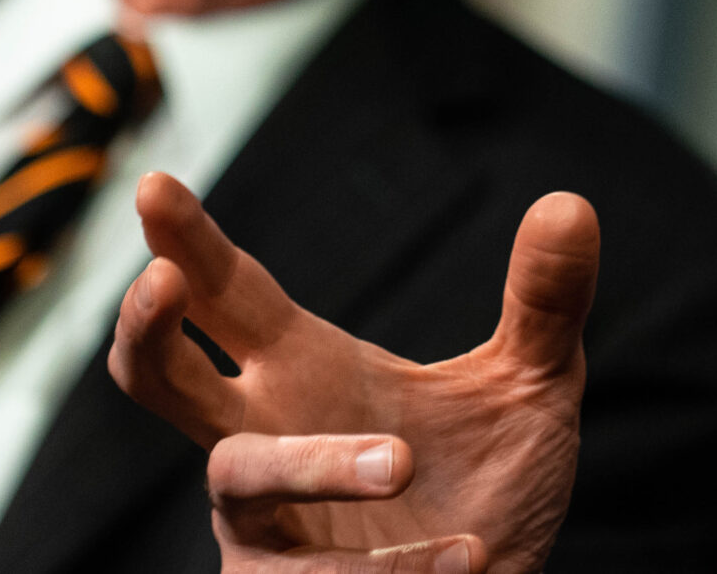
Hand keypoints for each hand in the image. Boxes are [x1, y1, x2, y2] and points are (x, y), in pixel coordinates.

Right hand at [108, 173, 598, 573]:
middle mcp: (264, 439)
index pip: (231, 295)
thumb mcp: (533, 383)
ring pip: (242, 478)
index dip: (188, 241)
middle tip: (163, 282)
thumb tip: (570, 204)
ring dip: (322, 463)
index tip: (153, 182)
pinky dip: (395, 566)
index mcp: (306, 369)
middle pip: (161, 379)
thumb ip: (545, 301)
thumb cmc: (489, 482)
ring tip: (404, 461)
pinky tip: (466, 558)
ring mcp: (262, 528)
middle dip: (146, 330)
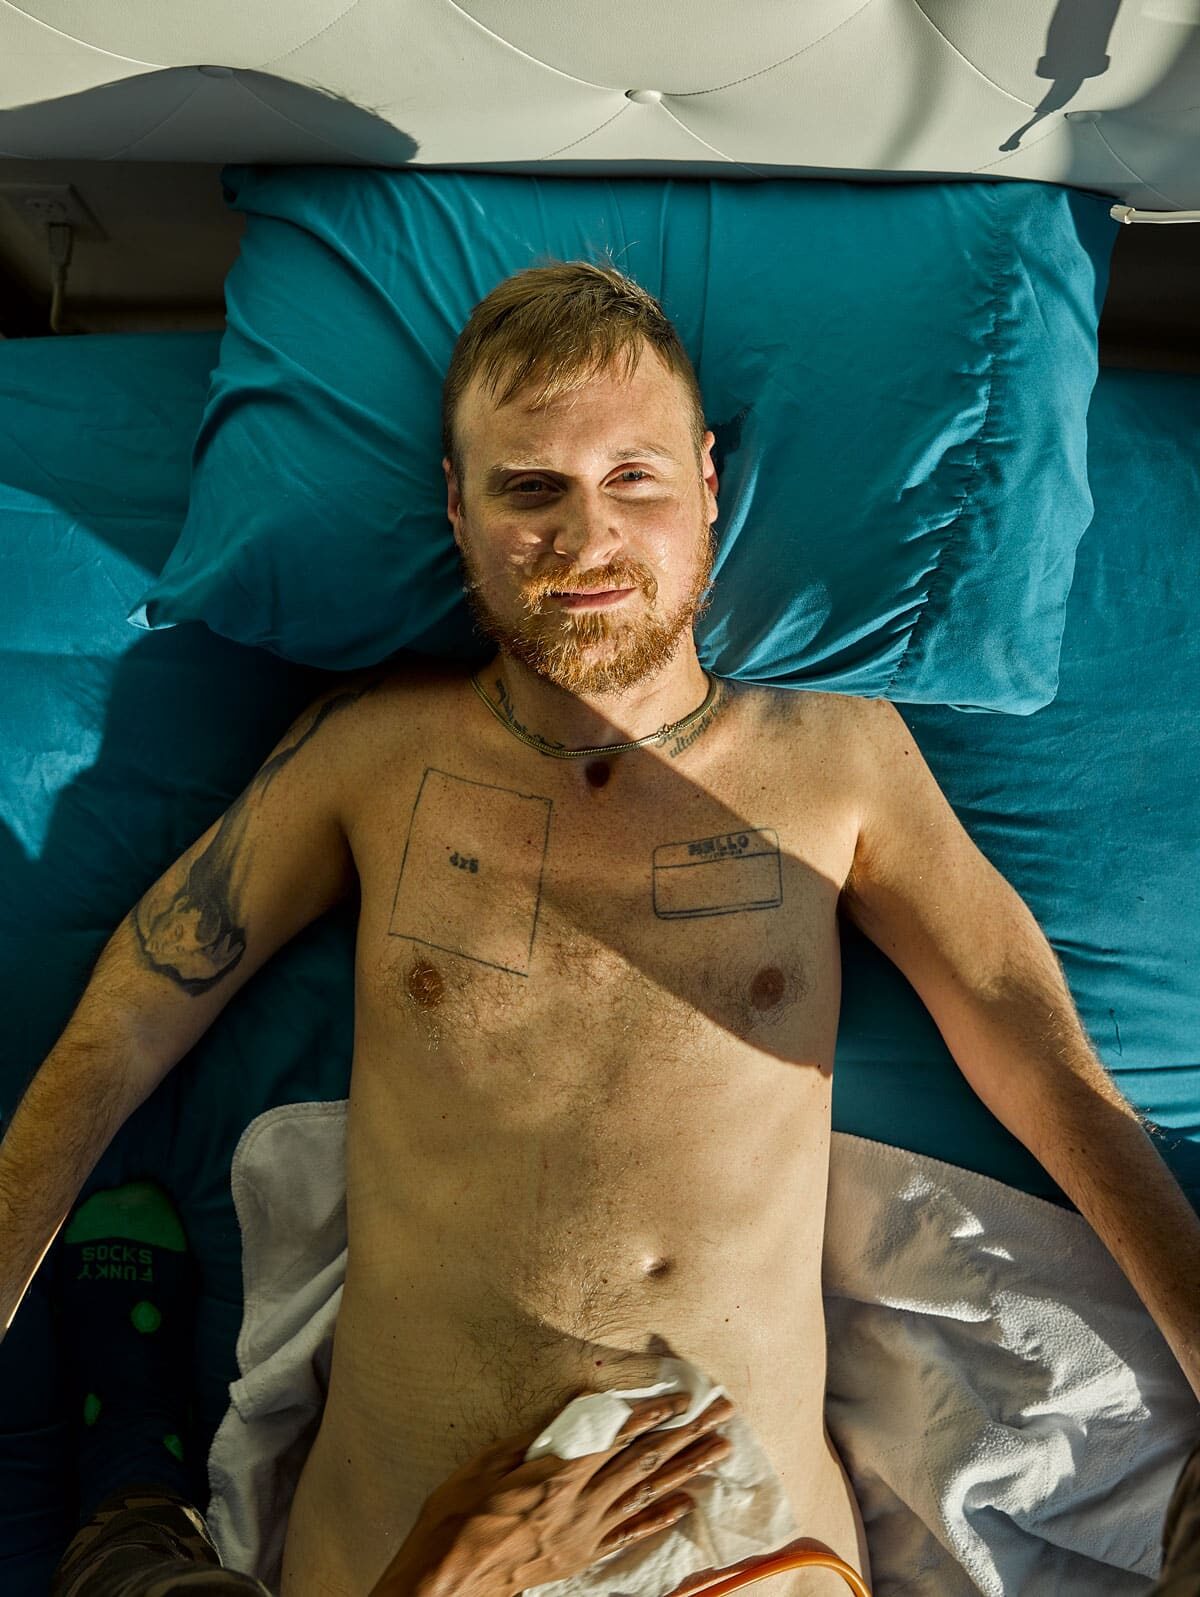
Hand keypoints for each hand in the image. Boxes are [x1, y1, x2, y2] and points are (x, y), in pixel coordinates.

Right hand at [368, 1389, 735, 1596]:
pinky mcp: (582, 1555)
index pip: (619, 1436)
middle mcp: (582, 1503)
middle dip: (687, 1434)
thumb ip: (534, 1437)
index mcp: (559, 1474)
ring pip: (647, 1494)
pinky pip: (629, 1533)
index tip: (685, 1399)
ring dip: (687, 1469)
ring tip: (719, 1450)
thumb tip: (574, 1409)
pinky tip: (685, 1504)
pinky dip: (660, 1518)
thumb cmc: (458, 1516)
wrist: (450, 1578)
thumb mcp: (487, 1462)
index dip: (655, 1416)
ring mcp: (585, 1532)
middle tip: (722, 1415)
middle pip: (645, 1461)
----------------
With the line that contains "pinky tip: (685, 1504)" as your start, reproduce the data above exactly through its last line, and nothing before that start.

◆ Finished task:
pinky tip: (685, 1504)
pinky dip: (660, 1518)
thumb cmc: (458, 1516)
wrist: (450, 1578)
thumb mcp: (487, 1462)
index dip: (655, 1416)
ring mcp: (585, 1532)
middle tip: (722, 1415)
middle pip: (645, 1461)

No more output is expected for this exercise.